- GOAL OF THE EXERCISE
Beginning with the line that contains "Характеристики" and ending with the line that contains "musica. Si aggiunsero", reproduce the lines of the entries below exactly, omitting pictures.

Recorded data:
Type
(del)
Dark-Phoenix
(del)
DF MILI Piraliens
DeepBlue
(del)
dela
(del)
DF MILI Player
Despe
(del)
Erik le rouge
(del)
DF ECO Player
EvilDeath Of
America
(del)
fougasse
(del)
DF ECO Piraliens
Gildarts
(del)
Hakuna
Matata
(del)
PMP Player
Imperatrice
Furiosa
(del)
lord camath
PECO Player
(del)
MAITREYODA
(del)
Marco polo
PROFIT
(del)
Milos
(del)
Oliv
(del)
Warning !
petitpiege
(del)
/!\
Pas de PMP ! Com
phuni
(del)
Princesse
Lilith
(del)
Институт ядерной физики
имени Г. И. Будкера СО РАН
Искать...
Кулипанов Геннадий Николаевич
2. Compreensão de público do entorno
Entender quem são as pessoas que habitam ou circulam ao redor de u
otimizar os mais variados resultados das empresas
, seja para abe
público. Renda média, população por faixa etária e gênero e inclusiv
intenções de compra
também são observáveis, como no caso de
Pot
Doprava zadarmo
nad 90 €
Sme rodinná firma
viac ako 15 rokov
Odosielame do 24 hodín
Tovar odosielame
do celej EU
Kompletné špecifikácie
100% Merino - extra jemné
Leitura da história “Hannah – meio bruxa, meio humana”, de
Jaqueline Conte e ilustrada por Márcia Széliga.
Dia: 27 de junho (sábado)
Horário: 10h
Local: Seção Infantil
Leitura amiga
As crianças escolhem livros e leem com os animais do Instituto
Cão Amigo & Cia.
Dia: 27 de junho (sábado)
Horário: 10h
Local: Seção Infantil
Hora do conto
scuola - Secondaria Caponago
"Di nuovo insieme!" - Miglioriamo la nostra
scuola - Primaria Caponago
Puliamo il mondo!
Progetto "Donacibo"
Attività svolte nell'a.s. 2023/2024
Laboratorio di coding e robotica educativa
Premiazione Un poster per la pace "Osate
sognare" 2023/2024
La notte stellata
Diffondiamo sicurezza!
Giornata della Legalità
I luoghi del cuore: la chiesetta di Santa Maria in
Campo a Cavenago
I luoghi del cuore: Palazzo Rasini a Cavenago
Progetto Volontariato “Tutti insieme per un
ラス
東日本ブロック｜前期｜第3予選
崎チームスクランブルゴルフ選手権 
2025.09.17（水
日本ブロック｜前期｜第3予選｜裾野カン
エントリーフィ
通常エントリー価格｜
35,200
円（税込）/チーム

* * *

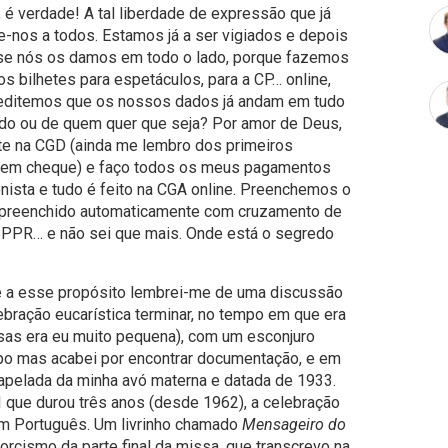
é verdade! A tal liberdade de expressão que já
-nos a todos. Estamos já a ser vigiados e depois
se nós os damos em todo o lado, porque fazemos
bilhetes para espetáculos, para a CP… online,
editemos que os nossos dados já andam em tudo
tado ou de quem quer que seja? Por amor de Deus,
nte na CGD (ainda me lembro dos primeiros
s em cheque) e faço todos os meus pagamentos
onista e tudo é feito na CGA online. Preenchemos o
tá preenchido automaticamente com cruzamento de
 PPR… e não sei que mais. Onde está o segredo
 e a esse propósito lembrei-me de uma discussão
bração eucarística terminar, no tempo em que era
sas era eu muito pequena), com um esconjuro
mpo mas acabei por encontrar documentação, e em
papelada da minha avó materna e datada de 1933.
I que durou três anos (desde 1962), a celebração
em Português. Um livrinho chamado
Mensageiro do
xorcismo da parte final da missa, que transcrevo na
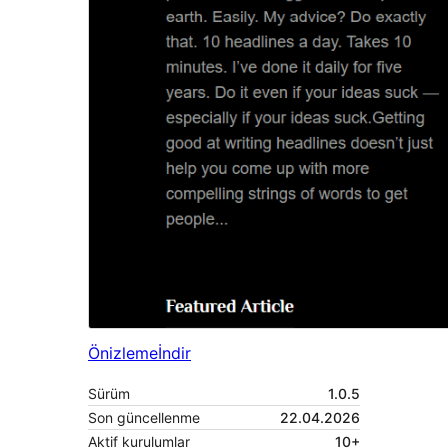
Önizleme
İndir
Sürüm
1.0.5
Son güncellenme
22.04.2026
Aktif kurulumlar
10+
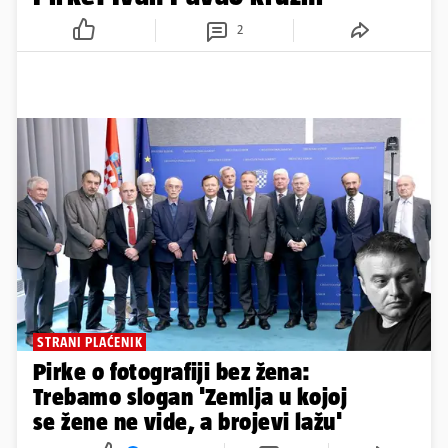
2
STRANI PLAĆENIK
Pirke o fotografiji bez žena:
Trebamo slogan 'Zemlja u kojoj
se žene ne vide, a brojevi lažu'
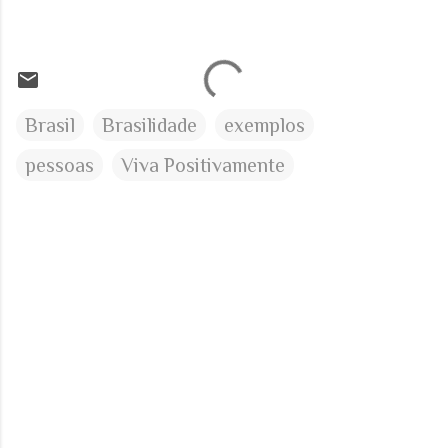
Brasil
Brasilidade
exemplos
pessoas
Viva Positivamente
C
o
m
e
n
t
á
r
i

==

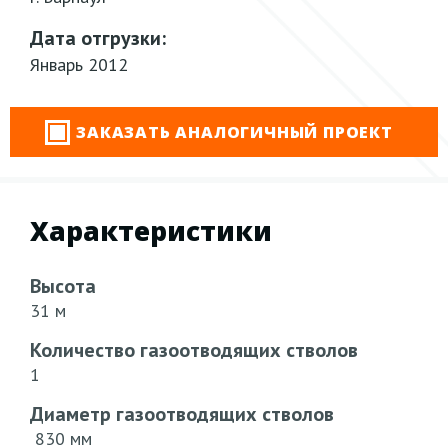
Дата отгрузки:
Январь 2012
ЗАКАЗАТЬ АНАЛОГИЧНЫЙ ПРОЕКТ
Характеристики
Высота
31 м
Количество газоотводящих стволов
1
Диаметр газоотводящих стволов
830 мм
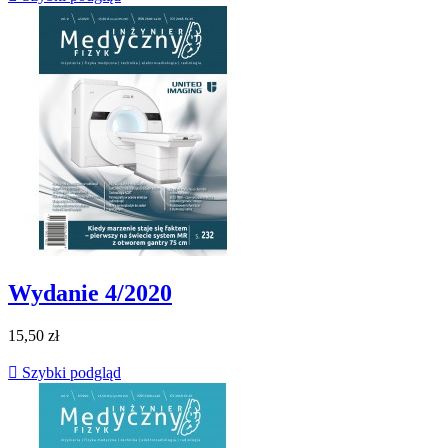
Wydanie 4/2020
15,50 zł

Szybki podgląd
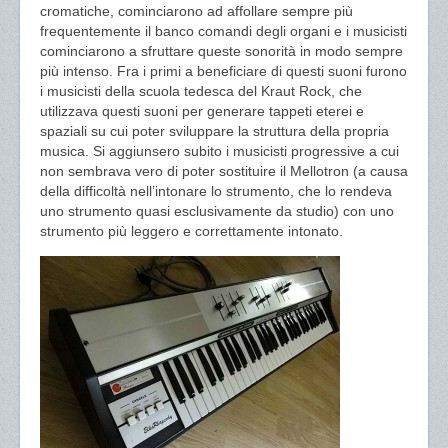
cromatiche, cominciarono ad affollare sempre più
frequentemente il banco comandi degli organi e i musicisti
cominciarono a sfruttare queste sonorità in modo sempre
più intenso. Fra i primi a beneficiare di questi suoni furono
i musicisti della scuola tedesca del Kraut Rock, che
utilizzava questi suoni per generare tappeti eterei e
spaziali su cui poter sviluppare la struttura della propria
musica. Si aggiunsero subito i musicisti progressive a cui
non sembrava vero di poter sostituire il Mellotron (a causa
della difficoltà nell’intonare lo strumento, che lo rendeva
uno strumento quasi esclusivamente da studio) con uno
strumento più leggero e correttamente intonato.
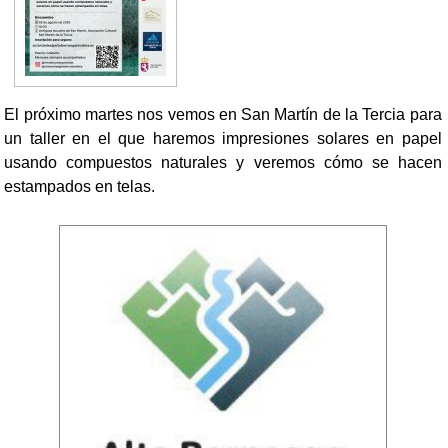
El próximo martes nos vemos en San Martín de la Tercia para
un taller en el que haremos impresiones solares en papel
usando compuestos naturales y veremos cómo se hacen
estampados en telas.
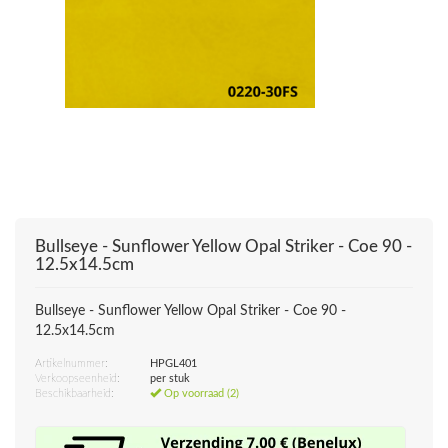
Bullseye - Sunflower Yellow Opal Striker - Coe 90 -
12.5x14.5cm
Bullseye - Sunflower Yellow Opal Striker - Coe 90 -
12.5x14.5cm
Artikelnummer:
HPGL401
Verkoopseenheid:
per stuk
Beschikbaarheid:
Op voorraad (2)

- FINISHED EXERCISE
Характеристики
Высота
31 м
Количество газоотводящих стволов
1
Диаметр газоотводящих стволов
830 мм
Wydanie 4/2020
15,50 zł

Szybki podgląd
cromatiche, cominciarono ad affollare sempre più
frequentemente il banco comandi degli organi e i musicisti
cominciarono a sfruttare queste sonorità in modo sempre
più intenso. Fra i primi a beneficiare di questi suoni furono
i musicisti della scuola tedesca del Kraut Rock, che
utilizzava questi suoni per generare tappeti eterei e
spaziali su cui poter sviluppare la struttura della propria
musica. Si aggiunsero subito i musicisti progressive a cui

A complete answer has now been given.